**Activity:** Exclude the pictures and retype the entries as written.

(Human pose images with coordinates)
┄┄┄┄┄┄
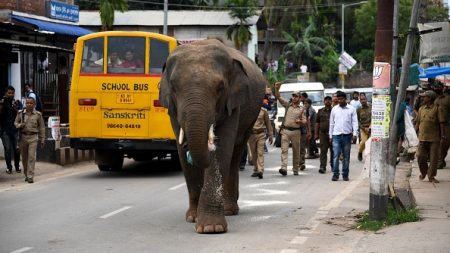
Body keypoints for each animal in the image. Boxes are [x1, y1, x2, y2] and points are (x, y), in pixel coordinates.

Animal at [160, 38, 268, 233]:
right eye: (173, 87)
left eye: (220, 87)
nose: (210, 142)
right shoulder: (172, 110)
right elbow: (181, 151)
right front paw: (193, 218)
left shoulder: (232, 103)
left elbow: (222, 148)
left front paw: (211, 228)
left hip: (252, 114)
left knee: (236, 152)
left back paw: (229, 210)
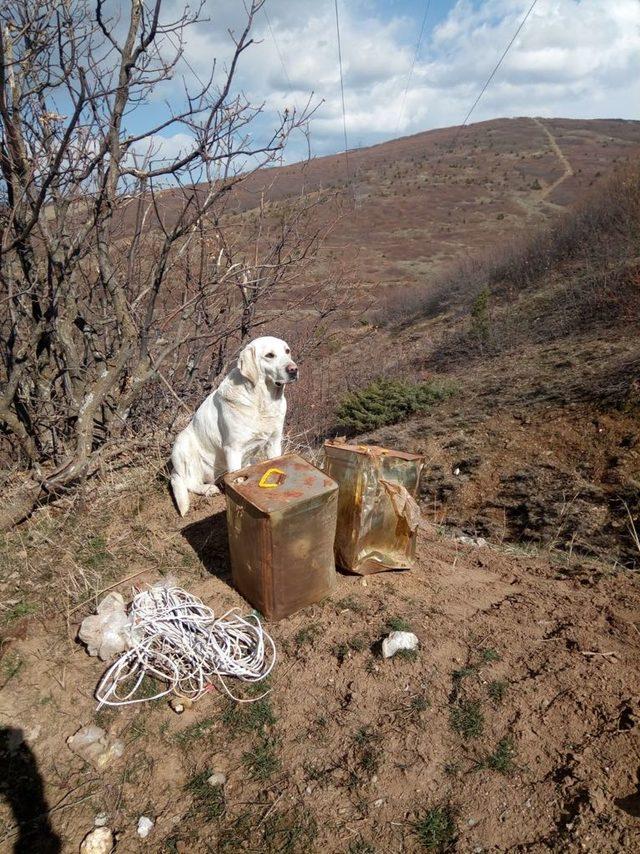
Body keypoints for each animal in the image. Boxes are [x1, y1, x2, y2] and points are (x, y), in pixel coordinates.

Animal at [171, 338, 298, 520]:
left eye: (287, 351)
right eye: (269, 355)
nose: (293, 369)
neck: (262, 401)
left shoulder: (274, 442)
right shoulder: (233, 448)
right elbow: (237, 476)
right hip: (183, 444)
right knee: (188, 482)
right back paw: (208, 489)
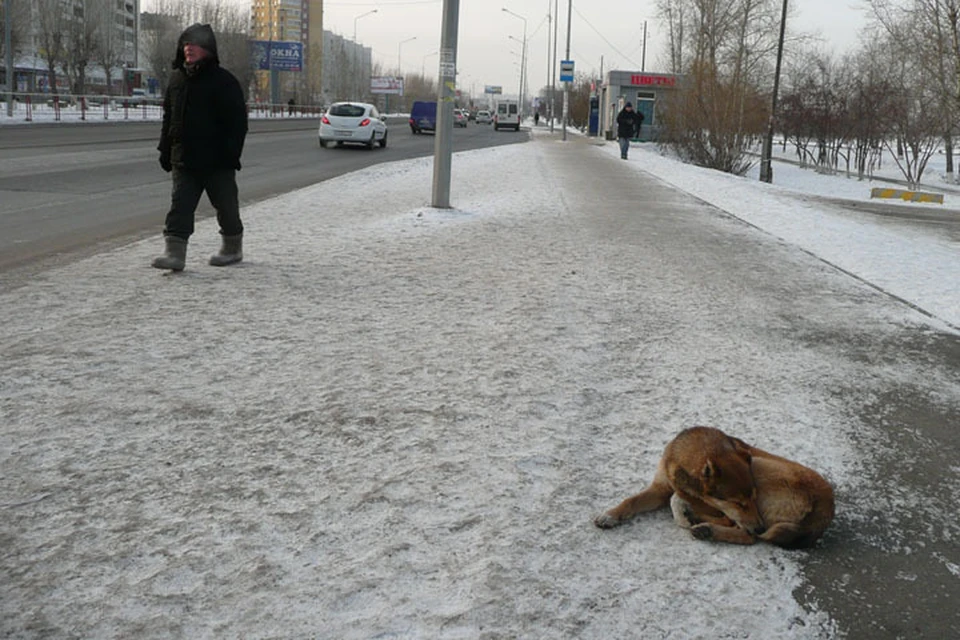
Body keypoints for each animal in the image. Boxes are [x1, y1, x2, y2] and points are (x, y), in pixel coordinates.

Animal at [592, 428, 832, 548]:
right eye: (738, 502)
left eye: (752, 498)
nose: (760, 527)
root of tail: (827, 507)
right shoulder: (660, 488)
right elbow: (631, 500)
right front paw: (610, 515)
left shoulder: (711, 502)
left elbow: (676, 498)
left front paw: (684, 514)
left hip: (760, 465)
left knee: (747, 535)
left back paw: (703, 526)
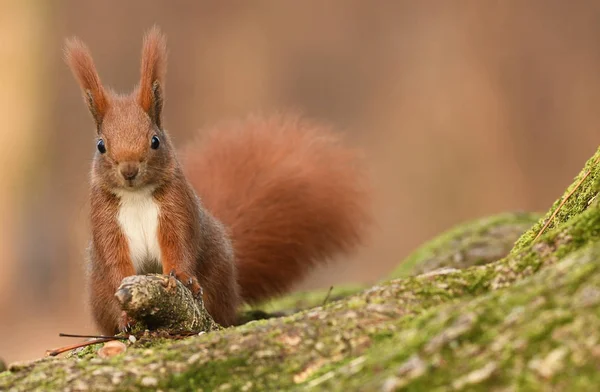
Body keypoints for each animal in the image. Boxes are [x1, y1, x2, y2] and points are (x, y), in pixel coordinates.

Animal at [64, 26, 370, 334]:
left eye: (155, 141)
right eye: (101, 146)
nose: (129, 171)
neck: (137, 195)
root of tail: (234, 285)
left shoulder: (177, 210)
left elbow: (180, 246)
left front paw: (184, 278)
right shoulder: (106, 222)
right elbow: (116, 263)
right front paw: (126, 317)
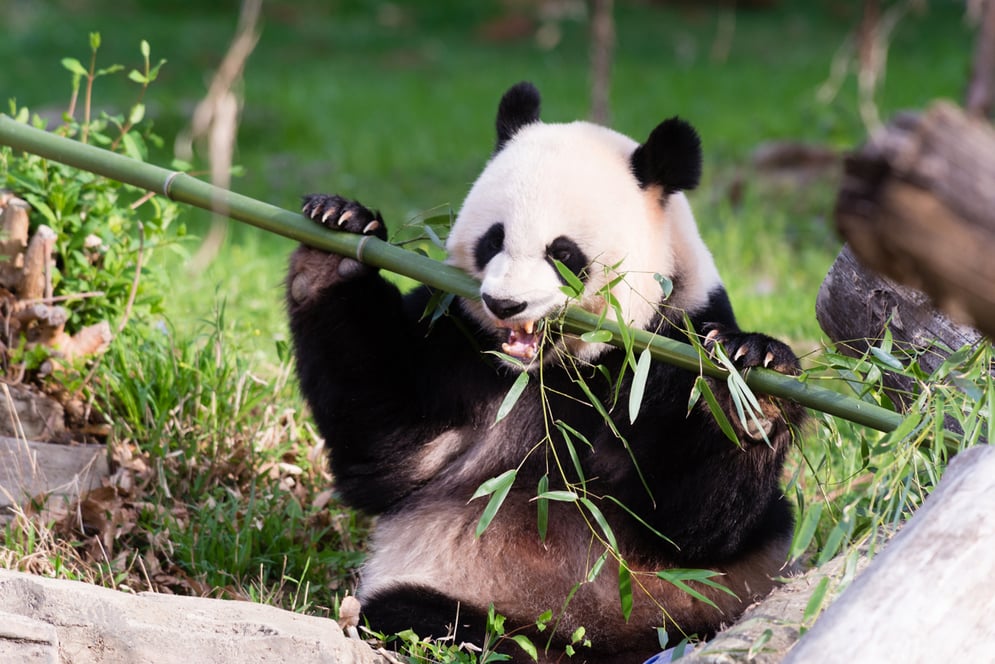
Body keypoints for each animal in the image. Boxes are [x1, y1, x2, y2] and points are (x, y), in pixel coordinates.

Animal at [284, 80, 804, 660]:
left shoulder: (674, 338)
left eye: (563, 253)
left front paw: (748, 381)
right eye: (493, 239)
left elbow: (691, 526)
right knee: (417, 614)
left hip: (715, 599)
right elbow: (390, 450)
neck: (560, 369)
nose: (504, 304)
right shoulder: (457, 343)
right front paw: (338, 237)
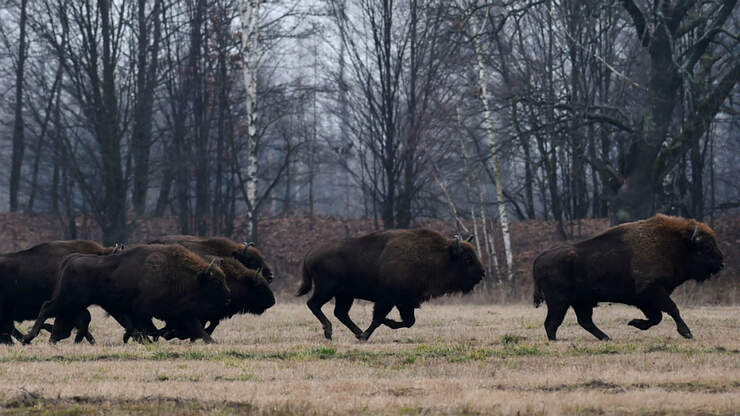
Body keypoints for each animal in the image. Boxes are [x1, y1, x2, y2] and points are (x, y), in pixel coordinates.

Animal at [22, 244, 228, 344]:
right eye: (215, 283)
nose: (228, 297)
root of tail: (69, 259)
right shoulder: (142, 311)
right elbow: (145, 328)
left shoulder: (182, 313)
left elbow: (198, 329)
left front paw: (212, 342)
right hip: (67, 299)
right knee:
┄┄┄┄┄┄
**Exercise solution:**
Body keypoints for each animal in the image. Boxes are [x1, y1, x2, y2] and points are (x, y), in pixel coordinates.

Animal at [160, 38, 268, 233]:
right eye: (173, 87)
left eye: (220, 87)
nose: (210, 142)
right shoulder: (172, 110)
right elbow: (181, 151)
right front paw: (193, 218)
left shoulder: (232, 103)
left elbow: (222, 148)
left front paw: (211, 228)
left hip: (252, 114)
left knee: (236, 152)
left back paw: (229, 210)
Body keypoints for each animal in the image. Boxes are [x1, y1, x2, y2] and points are (x, y), in pixel coordinates.

Animal at [171, 338, 298, 520]:
left eye: (287, 351)
right eye: (269, 355)
nose: (293, 369)
neck: (262, 401)
left shoulder: (274, 442)
right shoulder: (233, 448)
right elbow: (237, 476)
right hip: (183, 444)
right knee: (188, 482)
right back paw: (208, 489)
Body keypoints for each animal in the image. Boxes are [x1, y1, x2, y2] and points are (x, y), in pixel coordinates.

Animal at [592, 428, 832, 548]:
right eye: (738, 502)
left eye: (752, 498)
nose: (760, 527)
root of tail: (827, 507)
right shoulder: (660, 488)
right elbow: (631, 500)
right front paw: (610, 515)
left shoulder: (711, 502)
left elbow: (676, 498)
left front paw: (684, 514)
left hip: (760, 465)
left knee: (747, 535)
left back paw: (703, 526)
Body keypoints for each animal in the image. Boxes are [x1, y1, x2, y2] and points are (x, y), in pixel coordinates.

Animal at [64, 26, 370, 334]:
left eye: (155, 141)
right eye: (101, 146)
nose: (129, 171)
neck: (137, 195)
root of tail: (234, 285)
left shoulder: (177, 210)
left elbow: (180, 246)
left front paw: (184, 278)
right shoulder: (106, 222)
right elbow: (116, 263)
right front paw: (126, 317)
Body keypoints for each animal in the image. Boxes are [x1, y1, x2, y2] and points are (x, y), in pixel coordinates.

Animal at [284, 80, 804, 660]:
left shoulder: (674, 338)
left eye: (563, 253)
left front paw: (748, 381)
right eye: (493, 239)
left elbow: (691, 526)
right knee: (417, 614)
left hip: (715, 599)
right elbow: (390, 450)
neck: (560, 369)
nose: (504, 304)
right shoulder: (457, 343)
right front paw: (338, 237)
Body keypoints for each animal in the image. Boxes are [x1, y1, x2, y2] and points are (x, y), in pixel coordinates.

Animal at [22, 244, 228, 344]:
right eye: (215, 283)
nose: (228, 297)
root of tail: (69, 259)
right shoulder: (142, 311)
right elbow: (145, 328)
left shoulder: (182, 313)
left elbow: (198, 329)
left front paw: (212, 342)
right hip: (67, 299)
right knee:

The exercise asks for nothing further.